# **Min-Max Scaling & Data Validation**
This notebook applies **Min-Max Scaling** to normalize composite survey scores, ensuring that all values are scaled between **0 and 1**. This transformation allows for **consistent comparisons between respondents**, as the original survey data contained composite scores on different numerical scales.

Additionally, we implement **automated validation tests** to confirm that: 

    ✅ Data and respondents are correctly loaded, all rows are present
    ✅ All transformed values **fall within the expected range** `[0,1]`
    ✅The re-scaled data is complete, after undergoing trnasformations.

Once the dataset has been successfully transformed and validated, it will be saved as a new CSV (CSV2.csv) which will be used in future notebooks.

In [19]:
# The following notebook uses these packages:
import pandas as pd
import numpy as np
from sklearn.preprocessing import MinMaxScaler
import os

In [20]:
# Load the file and preview the columns and data format
file_path = r"C:\Users\12012\OneDrive\Desktop\CSV1.csv"
if os.path.exists(file_path):
    df = pd.read_csv(file_path)

■ Tasks ■
a) Answer these about the min-max scaling notebook:
(i) Between which two values does the scaling place all composite scores?
(ii) Under what file name will the validated dataset be saved?
(iii) Which class is imported from sklearn.preprocessing?
b) Retype the min-max scaling notebook from "Once the dataset" to "df = pd.read_csv(file_path)".

■ Material shown ■
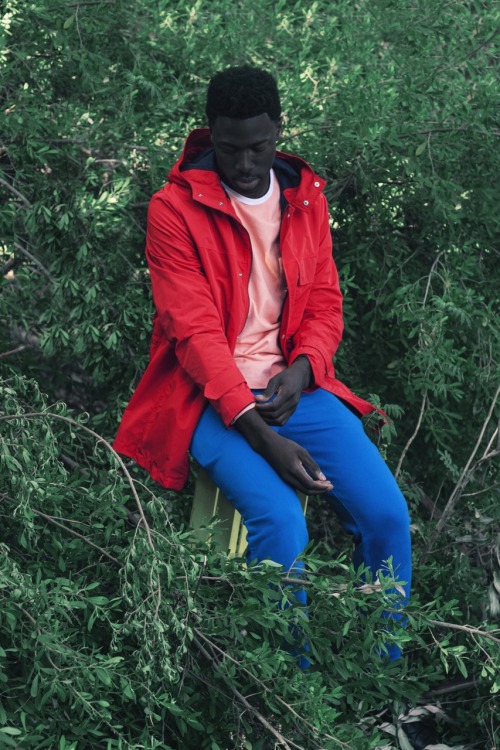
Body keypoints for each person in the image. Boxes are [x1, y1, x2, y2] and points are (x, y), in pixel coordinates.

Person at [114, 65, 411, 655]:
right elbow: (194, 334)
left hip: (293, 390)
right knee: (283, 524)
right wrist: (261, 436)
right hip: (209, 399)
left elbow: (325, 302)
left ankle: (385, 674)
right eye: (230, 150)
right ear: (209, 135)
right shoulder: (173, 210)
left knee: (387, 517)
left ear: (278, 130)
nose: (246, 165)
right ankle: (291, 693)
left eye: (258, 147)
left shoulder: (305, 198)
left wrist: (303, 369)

==

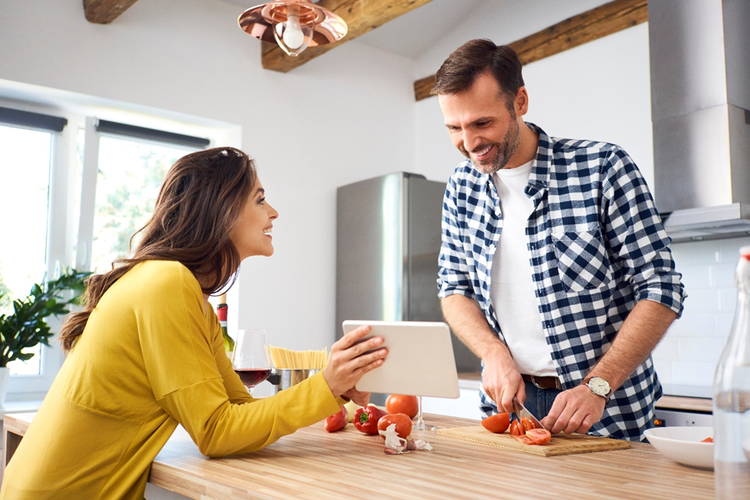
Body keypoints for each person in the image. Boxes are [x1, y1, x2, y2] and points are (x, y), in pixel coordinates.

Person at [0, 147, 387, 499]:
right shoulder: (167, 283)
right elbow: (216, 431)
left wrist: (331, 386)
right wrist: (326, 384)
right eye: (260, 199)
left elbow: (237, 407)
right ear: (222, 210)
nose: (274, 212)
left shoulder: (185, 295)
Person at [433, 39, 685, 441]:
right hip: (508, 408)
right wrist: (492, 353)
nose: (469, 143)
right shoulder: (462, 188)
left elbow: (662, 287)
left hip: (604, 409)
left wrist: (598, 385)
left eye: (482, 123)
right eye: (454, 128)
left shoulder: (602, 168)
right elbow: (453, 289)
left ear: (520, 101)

■ Solution set ■
a)
(i) 0 and 1
(ii) CSV2.csv
(iii) MinMaxScaler

b)
Once the dataset has been successfully transformed and validated, it will be saved as a new CSV (CSV2.csv) which will be used in future notebooks.

In [19]:
# The following notebook uses these packages:
import pandas as pd
import numpy as np
from sklearn.preprocessing import MinMaxScaler
import os

In [20]:
# Load the file and preview the columns and data format
file_path = r"C:\Users\12012\OneDrive\Desktop\CSV1.csv"
if os.path.exists(file_path):
    df = pd.read_csv(file_path)